__Objective__
Please return the lines of the listing below exactly as they appear, everything from the line containing "sub-region: Harrison County" down to the line containing "latitude: 51.4427", both included, and nothing else. Leave the pictures out of your answer.

Dataset items
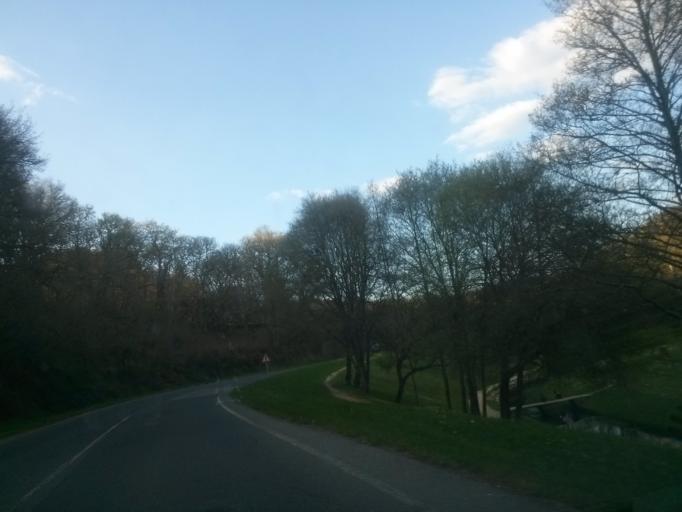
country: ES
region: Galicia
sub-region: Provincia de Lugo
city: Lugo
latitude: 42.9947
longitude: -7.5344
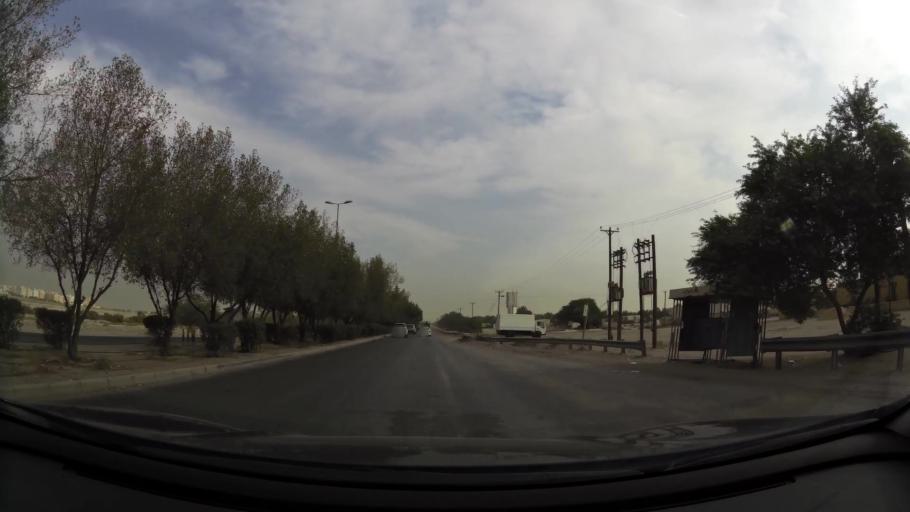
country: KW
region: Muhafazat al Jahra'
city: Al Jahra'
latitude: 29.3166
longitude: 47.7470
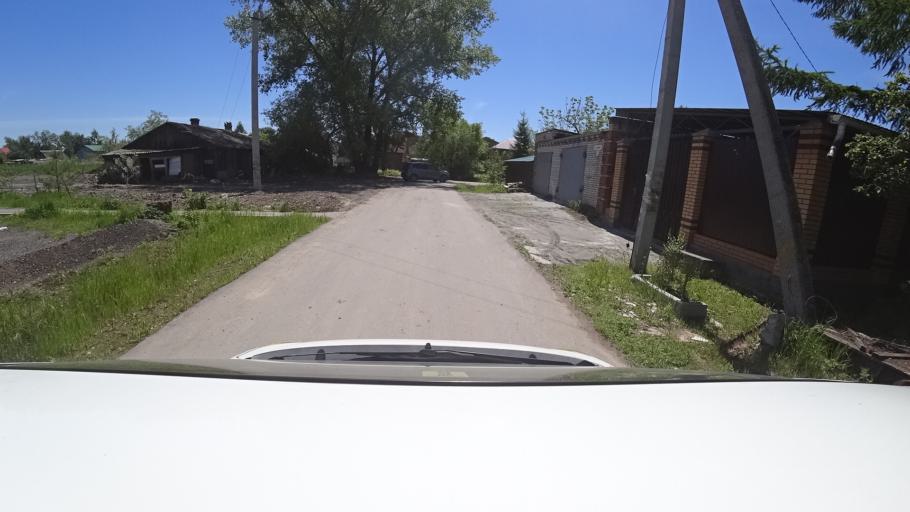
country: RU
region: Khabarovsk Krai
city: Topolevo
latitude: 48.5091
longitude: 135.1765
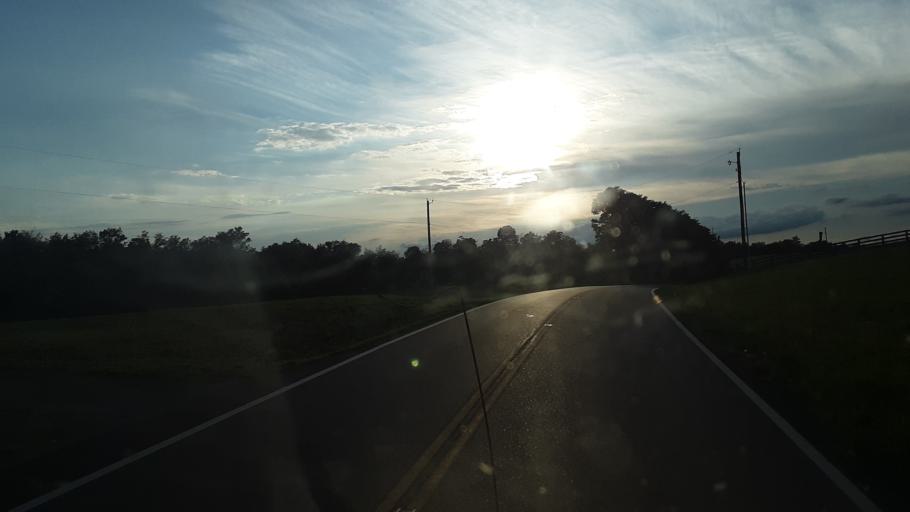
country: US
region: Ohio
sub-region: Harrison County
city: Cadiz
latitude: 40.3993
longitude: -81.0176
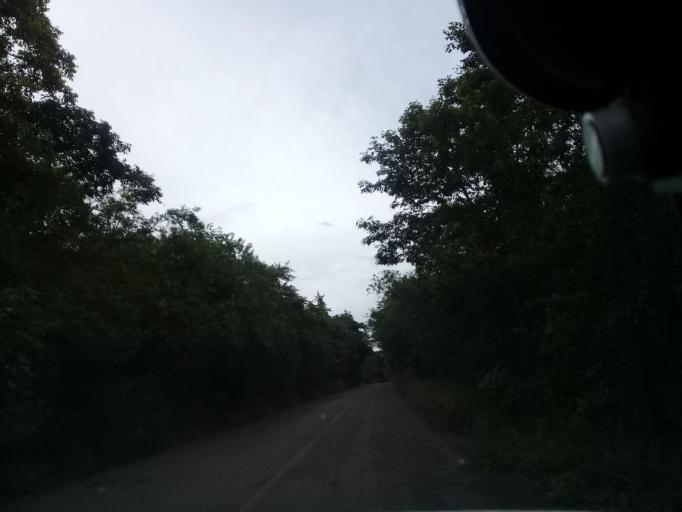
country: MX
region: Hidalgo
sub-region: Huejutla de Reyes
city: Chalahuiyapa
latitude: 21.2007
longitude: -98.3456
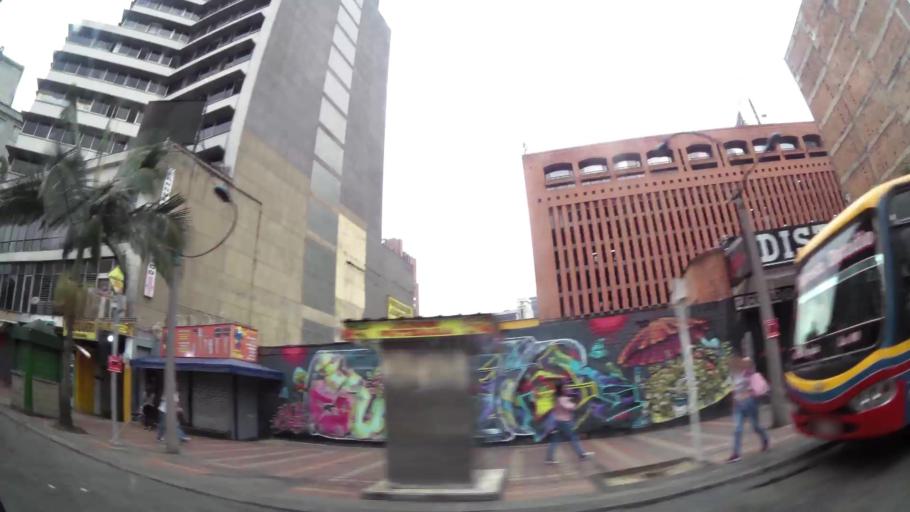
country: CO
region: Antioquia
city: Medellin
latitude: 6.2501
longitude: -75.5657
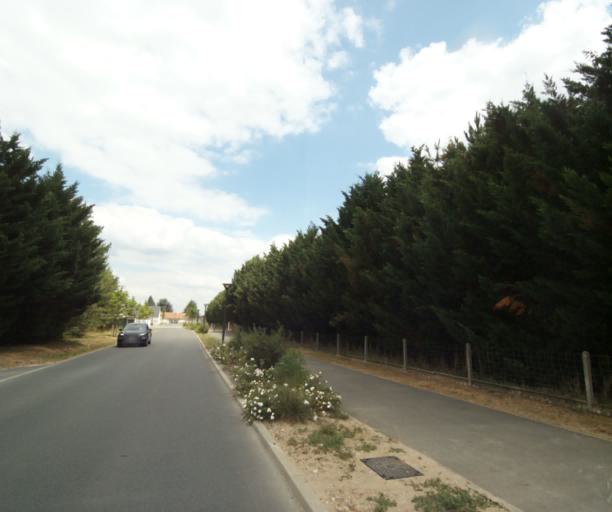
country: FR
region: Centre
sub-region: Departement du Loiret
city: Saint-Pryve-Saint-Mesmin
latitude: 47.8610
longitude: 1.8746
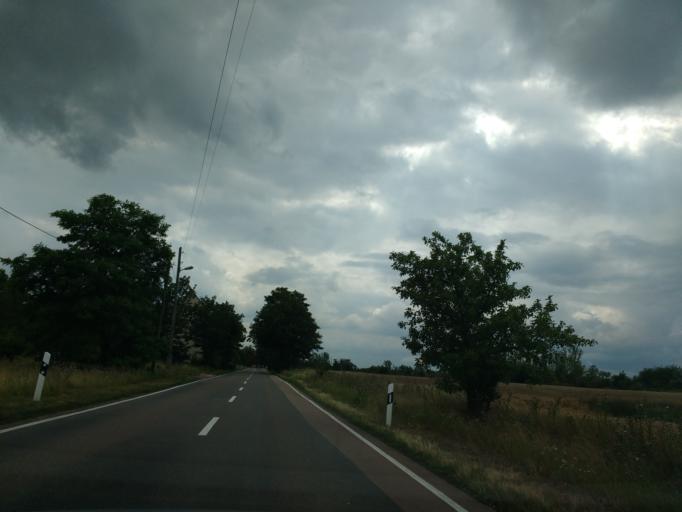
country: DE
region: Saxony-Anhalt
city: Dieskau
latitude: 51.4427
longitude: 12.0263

* * *

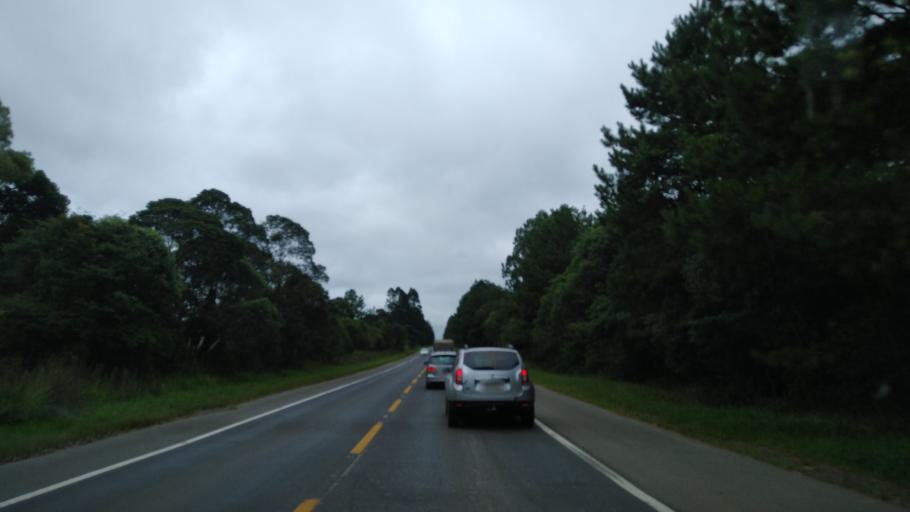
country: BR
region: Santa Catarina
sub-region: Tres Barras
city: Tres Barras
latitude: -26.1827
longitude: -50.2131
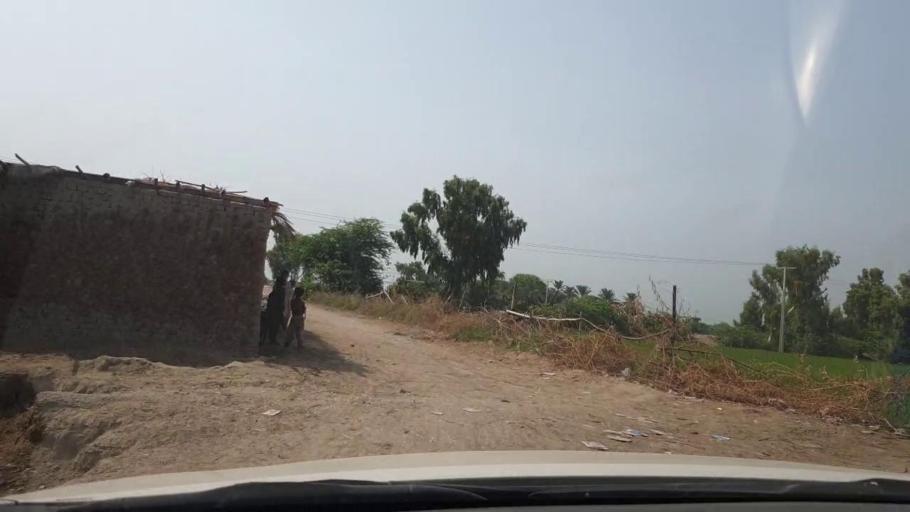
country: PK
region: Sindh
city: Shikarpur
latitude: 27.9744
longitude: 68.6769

__Task result__
sub-region: Harrison County
city: Cadiz
latitude: 40.3993
longitude: -81.0176
country: MX
region: Hidalgo
sub-region: Huejutla de Reyes
city: Chalahuiyapa
latitude: 21.2007
longitude: -98.3456
country: CO
region: Antioquia
city: Medellin
latitude: 6.2501
longitude: -75.5657
country: FR
region: Centre
sub-region: Departement du Loiret
city: Saint-Pryve-Saint-Mesmin
latitude: 47.8610
longitude: 1.8746
country: DE
region: Saxony-Anhalt
city: Dieskau
latitude: 51.4427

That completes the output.